Los factores psicológicos de la pandemia son muy difíciles de medir desde una perspectiva histórica, pero probablemente fueron muy intensos por su carácter repentino y devastador en un periodo muy corto de tiempo. La referencia a la peste se convirtió en un tópico habitual, ya fuera como metáfora de cualquier calamidad, o con adjetivos como “pestífero”. No obstante, pasados algunos años se extinguen las menciones en las fuentes a esta mortandad en concreto, pues la peste era un mal recurrente con el que se convivía. En este plano es evidente que nuestra sociedad es muy diferente, ya que no está expuesta a hambrunas y guerras que relativicen la tragedia de la pandemia. Sin embargo, por otro lado, para gran parte de la población occidental las consecuencias de esta epidemia se viven a través de una pantalla en la reclusión de nuestras casas, lo que supone una experiencia mucho más indirecta que la que tendrían los habitantes de una ciudad medieval en medio de la explosión.

No es posible predecir cómo será el planeta post COVID-19. La historia puede enseñarnos mucho, pero la comparativa entre sociedades tan diversas implica considerables diferencias. Sin duda hay elementos comunes: el agotamiento de los recursos naturales actual, el papel del cambio climático (en nuestro caso provocado por la acción humana), el carácter devastador de la epidemia, los intentos de atajarla con medidas políticas de contención y aislamiento, los actos heroicos y solidarios, al igual que los mezquinos e irresponsables. Hay otros, sin embargo, que nos alejan diametralmente del escenario de 1348.

El ejemplo de la peste negra puede sugerir que la recuperación económica y demográfica no tardará tanto en llegar como tememos, e incluso que el trauma colectivo (no es posible investigar los traumas individuales de época medieval) podría dejar menos secuelas de las que pensamos. Por otra parte, siembra dudas sobre el potencial de la epidemia para consolidar cambios socio-políticos de calado. A diferencia de lo que ocurrió durante la conquista de América, cuando las enfermedades llevadas por los españoles arrasaron la población autóctona, en 1348 la población diezmada siguió siendo la rectora tras la epidemia.

Esta población, incluso durante las revueltas que abundaron en el periodo posterior, por lo general no pretendía un cambio político, sino tan solo la mejora de las condiciones de vida. La deslegitimación de los gobernantes tenía más componente de descontento que de subversión. Probablemente este elemento no sea tan distinto a nuestras actitudes hoy en día. Las numerosas críticas se centran progresivamente más en la gestión de la emergencia, que en las evidentes deficiencias de un sistema capitalista que desprotege lo público y acelera el cambio climático. Tendemos a desear una mejora en las condiciones de vida que no requiera un cambio estructural que nos obligue a transformar nuestro estilo de vida.

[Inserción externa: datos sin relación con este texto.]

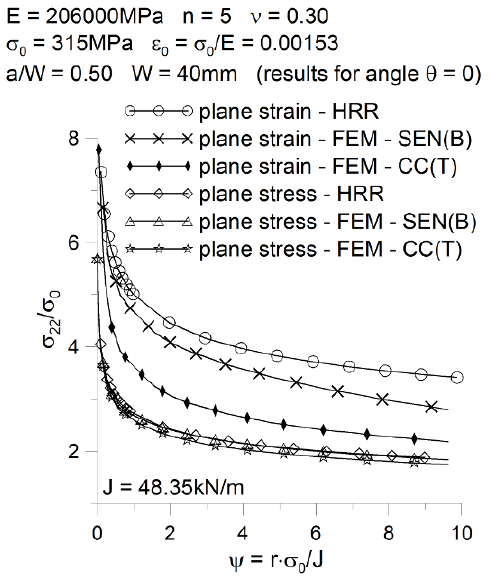
Figure 2. Comparison the FEM results and HRR solution for plane stress and plane strain for single edge notched specimen in bending (SEN(B)) and centre cracked plate in tension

A la vista de todo esto, ¿qué potencial tienen epidemias como la peste de 1348 o la COVID-19, que han cambiado la faz de la tierra, para dar paso a un orden nuevo? El papel exacto de la peste es difícil de aquilatar, pero su influencia como catalizador de cambios es innegable. La epidemia tiene que ser en todo caso catalizadora de transformaciones cuya gestación la preceda y que encuentren agentes sociales y políticos dispuestos a defenderlas y llevarlas a cabo. Contamos con grandes ventajas en este sentido que determinarán también diferentes resultados: estados y organismos políticos inmensamente más poderosos y con medios inexistentes en el siglo XIV, una sociedad civil con acceso a la educación y a medios de comunicación e información sin parangón en la historia de la humanidad, y unos medios científicos y tecnológicos extraordinarios. Se abre sin duda una oportunidad para cambios sin precedentes, en nuestras manos está cómo se escribirá esta historia.